Posted by Rachel on 10/6/2009, 1:52 am
24.176.29.204
I’m 39 and have smoked for 25+ years. I think I have a death wish.
Let me explain. I loved smoking from the first time I tried it (at least once I figured out how to inhale). The head rush was incredible. I loved the funny feeling in my lungs. Typical “new smoker” stuff in retrospect.
But I always knew it was unhealthy. Still, I almost feel like I “experimented” with my body … as I increased my consumption little by little, I pretended to the outside world that I “was going to quit pretty soon” and knew it was unhealthy and that eventually I’d “see the light” and quit.
But secretly I didn’t want to. I knew the risks, but I was obviously addicted (for one thing) but also still liked the feel of it. Even though it took more cigarettes to get a buzz, even though I didn’t feel the smoke in my lungs quite as much after a while – It made me want to smoke to see if I could re-create that original feeling.
As you can imagine, I’ve developed notorious signs of long-time smoking -- -a little more coughing, smoking more per day, taking a little bit longer inhales, trying to justify my smoking somehow (or pretending I “really am trying to quit even though I haven’t “tried” in probably 15 years) … I still feel relatively “good” but I feel like I’m just rolling dice. It scares me but also intrigues me. I know I should probably not do it, but I almost feel like I’m “destined” to keep smoking. Weird thoughts started to creep in (that I kept private) – will I get cancer? Am I going to be a statistic? Isn’t that part of the deal — enjoying it but eventually causing harm?
I started to feel uncomfortable and strange about it – didn’t confess these things to anyone – so I searched online, found my way here, among other places. I’ve read posts here for a while but not posted until now.
In some ways I was both comforted and surprised that there are others who seem to think of these things in a positive way (or at least non-negative).
Maybe I don’t need any encouragement.

> TASK STATEMENT
Answer these questions using the forum post.
(a) What age does the writer give, and for how long has the writer smoked?
(b) Which two sensations did the writer love when first smoking?
(c) What had the writer been doing on the site before posting?

> SUPPLIED RECORDS
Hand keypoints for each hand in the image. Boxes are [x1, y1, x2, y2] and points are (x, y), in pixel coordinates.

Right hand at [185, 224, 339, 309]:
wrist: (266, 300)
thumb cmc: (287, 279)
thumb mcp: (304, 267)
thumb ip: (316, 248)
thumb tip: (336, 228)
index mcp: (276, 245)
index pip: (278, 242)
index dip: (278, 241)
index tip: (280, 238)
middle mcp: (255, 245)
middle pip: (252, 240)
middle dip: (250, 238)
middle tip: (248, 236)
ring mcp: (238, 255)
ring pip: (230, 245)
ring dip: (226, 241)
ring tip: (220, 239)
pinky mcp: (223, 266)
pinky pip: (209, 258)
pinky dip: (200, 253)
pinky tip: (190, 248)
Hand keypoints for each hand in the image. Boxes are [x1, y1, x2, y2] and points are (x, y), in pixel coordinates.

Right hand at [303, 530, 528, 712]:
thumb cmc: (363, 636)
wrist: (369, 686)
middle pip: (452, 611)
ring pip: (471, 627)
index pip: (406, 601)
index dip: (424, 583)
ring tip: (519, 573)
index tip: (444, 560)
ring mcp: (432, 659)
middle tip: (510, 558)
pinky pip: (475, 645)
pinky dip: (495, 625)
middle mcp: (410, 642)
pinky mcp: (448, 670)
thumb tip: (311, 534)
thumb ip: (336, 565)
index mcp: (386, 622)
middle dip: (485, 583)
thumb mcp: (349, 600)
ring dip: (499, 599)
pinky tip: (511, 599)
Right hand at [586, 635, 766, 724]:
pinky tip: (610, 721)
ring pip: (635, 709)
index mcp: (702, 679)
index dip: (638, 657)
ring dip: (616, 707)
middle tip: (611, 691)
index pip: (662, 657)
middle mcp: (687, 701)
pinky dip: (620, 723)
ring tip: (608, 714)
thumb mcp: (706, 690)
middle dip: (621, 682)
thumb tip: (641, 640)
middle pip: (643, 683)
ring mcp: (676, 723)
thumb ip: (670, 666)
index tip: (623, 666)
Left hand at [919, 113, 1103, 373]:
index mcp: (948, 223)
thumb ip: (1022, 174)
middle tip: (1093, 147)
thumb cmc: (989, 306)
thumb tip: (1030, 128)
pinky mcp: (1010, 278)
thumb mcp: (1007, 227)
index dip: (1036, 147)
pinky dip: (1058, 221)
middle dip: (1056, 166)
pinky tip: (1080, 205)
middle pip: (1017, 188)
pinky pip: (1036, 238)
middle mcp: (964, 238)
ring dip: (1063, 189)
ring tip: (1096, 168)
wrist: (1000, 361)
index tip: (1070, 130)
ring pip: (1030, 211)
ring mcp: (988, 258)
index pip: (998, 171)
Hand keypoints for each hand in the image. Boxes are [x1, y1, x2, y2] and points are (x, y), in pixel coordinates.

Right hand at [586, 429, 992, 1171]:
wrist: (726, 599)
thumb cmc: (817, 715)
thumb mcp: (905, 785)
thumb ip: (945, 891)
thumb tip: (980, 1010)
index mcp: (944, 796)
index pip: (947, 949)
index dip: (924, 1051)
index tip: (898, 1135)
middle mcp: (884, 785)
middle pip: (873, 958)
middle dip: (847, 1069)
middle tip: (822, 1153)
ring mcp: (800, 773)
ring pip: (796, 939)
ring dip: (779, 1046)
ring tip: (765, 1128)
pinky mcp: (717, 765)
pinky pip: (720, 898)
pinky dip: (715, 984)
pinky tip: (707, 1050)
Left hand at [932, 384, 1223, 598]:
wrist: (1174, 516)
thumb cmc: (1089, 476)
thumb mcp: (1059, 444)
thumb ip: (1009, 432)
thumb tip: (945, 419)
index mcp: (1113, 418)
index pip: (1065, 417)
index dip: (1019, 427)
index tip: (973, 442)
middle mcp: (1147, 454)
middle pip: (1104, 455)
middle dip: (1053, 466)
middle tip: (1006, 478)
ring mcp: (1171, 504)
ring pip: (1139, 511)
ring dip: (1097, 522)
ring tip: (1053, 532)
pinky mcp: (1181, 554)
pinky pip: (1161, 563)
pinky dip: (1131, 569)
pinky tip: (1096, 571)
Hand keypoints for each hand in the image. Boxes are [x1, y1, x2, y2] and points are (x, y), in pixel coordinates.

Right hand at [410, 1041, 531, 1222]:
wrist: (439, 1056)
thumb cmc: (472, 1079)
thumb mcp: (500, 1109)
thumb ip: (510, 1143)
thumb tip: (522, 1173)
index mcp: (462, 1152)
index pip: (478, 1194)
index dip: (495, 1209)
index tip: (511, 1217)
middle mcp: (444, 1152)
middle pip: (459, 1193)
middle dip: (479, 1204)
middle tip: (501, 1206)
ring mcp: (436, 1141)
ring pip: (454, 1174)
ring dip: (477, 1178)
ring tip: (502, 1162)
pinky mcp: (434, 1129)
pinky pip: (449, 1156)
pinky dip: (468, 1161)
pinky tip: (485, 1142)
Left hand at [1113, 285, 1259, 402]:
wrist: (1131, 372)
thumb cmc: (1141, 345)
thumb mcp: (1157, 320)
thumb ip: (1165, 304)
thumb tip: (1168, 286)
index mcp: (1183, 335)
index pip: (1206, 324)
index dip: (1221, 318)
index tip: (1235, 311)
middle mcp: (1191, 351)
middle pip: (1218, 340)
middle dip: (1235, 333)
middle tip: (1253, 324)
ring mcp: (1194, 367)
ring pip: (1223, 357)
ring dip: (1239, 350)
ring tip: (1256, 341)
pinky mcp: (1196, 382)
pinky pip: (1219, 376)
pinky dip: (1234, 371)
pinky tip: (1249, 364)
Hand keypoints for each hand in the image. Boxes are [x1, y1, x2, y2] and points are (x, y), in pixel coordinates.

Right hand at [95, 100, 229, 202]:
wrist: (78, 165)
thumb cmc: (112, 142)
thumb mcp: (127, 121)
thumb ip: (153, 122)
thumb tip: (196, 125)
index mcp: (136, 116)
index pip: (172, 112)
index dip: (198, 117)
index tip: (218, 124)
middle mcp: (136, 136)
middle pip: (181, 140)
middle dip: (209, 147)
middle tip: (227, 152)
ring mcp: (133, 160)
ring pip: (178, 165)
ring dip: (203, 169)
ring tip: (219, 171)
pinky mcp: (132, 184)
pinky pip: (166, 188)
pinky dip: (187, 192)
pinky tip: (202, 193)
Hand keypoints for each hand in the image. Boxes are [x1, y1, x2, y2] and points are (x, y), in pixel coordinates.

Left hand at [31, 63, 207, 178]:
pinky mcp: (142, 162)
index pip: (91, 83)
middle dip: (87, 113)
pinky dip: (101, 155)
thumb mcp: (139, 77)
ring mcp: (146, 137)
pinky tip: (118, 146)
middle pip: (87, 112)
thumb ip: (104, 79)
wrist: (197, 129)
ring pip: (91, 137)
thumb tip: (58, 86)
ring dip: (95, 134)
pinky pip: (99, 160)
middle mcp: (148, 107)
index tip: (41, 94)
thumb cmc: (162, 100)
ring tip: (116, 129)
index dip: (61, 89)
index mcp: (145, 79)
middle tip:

> WRITTEN SOLUTION
(a) The writer is 39 and has smoked for more than 25 years.
(b) The head rush and the funny feeling in the lungs.
(c) Reading posts there for a while.